Leyan Senay: “Hayalim hem yarışma hem topluluğumuzu her yıl daha fazla geliştirerek sürdürmek.”

"Yarışma öncelikle katılımcı arkadaşlarımıza yeteneklerini uluslararası bir platformda sergileyebilmelerini ve kendilerine daha evrensel bir kariyer yolu çizebilmelerine bir basamak oluyor."

0

Hit Like A Girl (HLAG) Türkiye Kadın Davulcular Yarışması bu yıl ülkemizde ilk kez düzenlendi. Gerçekleşen yarışmanın ardından Türkiye temsilcisi Leyan Senay yarışma hakkında merak edilenleri, yarışmanın misyonunu ve gelecek planlarını bizlere anlattı.

– Hit Like A Girl (HLAG) Türkiye Kadın Davulcular Yarışması bu yıl ilk kez düzenlendi. Yarışma ile öncesinde nasıl bir bağlantınız vardı?

Leyan Senay: Ana yarışmayı sosyal medya mecralarından hayranlıkla uzun bir suredir takip ediyordum. Ama öncesinde birebir bir bağlantımız yoktu. Ne zaman yurtdışı kanallarına çeşitli röportaj ve canlı yayın dersleri vermeye başladım, o zaman bana böyle bir temsilcilik teklifi geldi.

– Yarışmanın Türkiye temsilcisi olmak nasıl bir duygu?

L.S.: Bu duyguyu istesem de kelimelerle tarif edemem. İlk başta çok heyecan ve gurur vericiydi. Aralık ayında netleşti temsilciliğim sonraki 5 ay içinde de inanılmaz çalıştım en iyi şekilde Türkiye’yi ve buradaki yetenekli kadın arkadaşlarımızı temsil edebilmek adına. Çok benimsedim yarışmayı, topluluğumuzu ve uğruna çaba sarf ettiğimiz her şeyi. Bunun en güzel yanı da diğer arkadaşlarımızın en az benim kadar benimseyişi ve ailede bulunmaktan mutluluk duymasıydı. İşte bu karşılıklı samimiyet ve duygu akışını hissettiğim anda HLAG TR benim için bir yarışmadan çok daha fazlasını ifade etmeye başladı.

– Yarışma katılımcılarına ne vaat ediyor?

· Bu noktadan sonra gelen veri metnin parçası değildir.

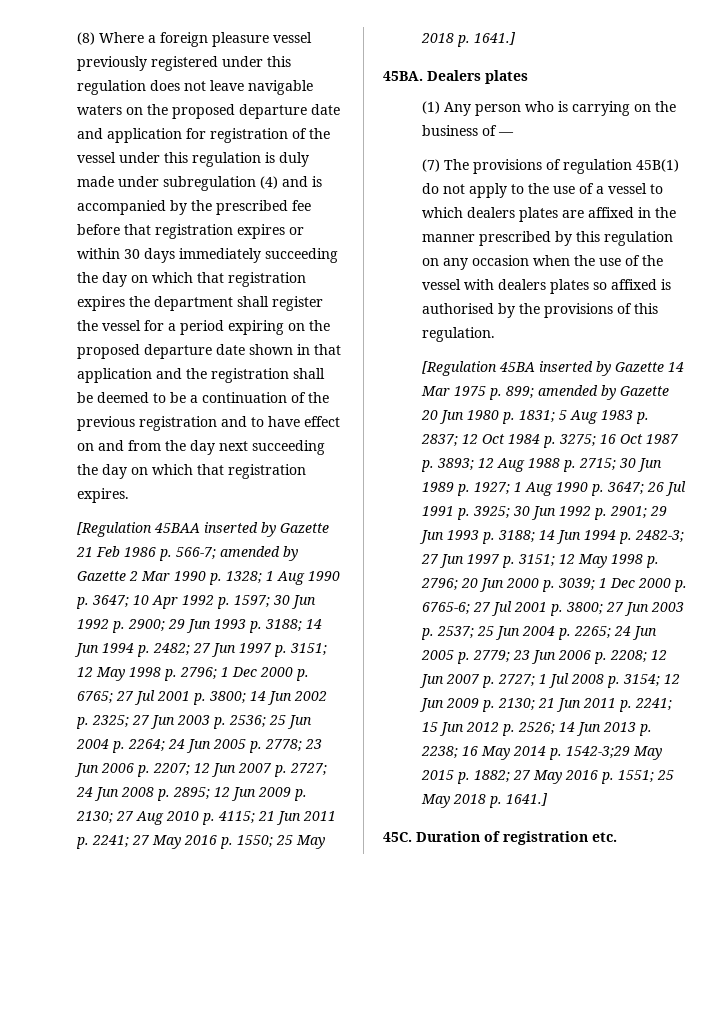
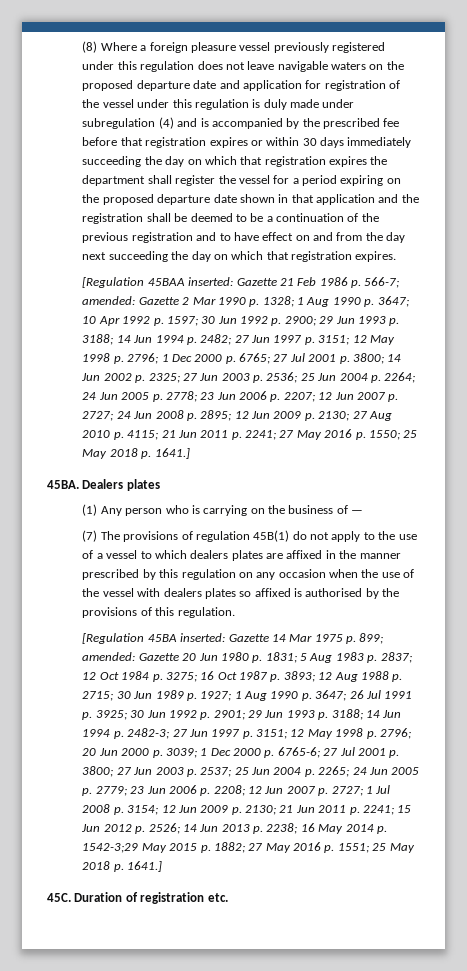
[203,522,276,537] inserted by -> [188,277,234,286] inserted:
[219,546,298,561] amended by -> [82,296,136,305] amended:
[538,361,611,376] inserted by -> [180,633,226,642] inserted:
[537,385,616,400] amended by -> [82,652,136,661] amended:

L.S.: Yarışma öncelikle katılımcı arkadaşlarımıza yeteneklerini uluslararası bir platformda sergileyebilmelerini ve kendilerine daha evrensel bir kariyer yolu çizebilmelerine bir basamak oluyor. Diğer ödüllere gelecek olursak, hep seçerken ödülleri arkadaşlarımızın eğitimine katkı sağlayacak ve kullanışlı ödüller olmasına özen gösterdim. Başvurular arasından jürimizin belirleyeceği 18 yaş üstü yarışma birincisine; Turkish Rockbeat Crash Zil, Öke Cajon çalışma pedi, bir çift Vater 5A Baget, Özgür Can Öney’den 1 aylık davul kampı, ikincisine; Rudicubes seti, Öke Cajon baget çantası, bir çift Vater 5A Baget, Özgür Can Öney’den 1 aylık davul kampı, üçüncüsüne; Öke Cajon 4″diz çalışma pedi, bir çift Vater 5A Baget, Özgür Can Öney’den 1 aylık davul kampıdır. 18 yaş altı birincisine; diz çalışma pedi, Leyan Senay’dan 1 aylık davul kampı, ikincisine baget çantası ve Leyan Senay’dan 1 aylık davul kampı, üçüncüsüne; Vater bir çift baget, Leyan Senay’dan 1 aylık davul kampıdır. Ve yarışmaya katılan herkese Roland V davulları tarafından %20 indirim çeki hediyesi ve sürpriz 3 isimle davul kampına katılım hakkı kazanılacaktır.

– Yarışmanın vaat ettiklerinin yanında bir de işin zorlu kısımları var. Hayatın her alanında insanların üzerinde dolaşan karanlık önyargı bulutlarının dağılmasında düzenlenen yarışmanın ne gibi bir katkısı olmasını umuyorsunuz?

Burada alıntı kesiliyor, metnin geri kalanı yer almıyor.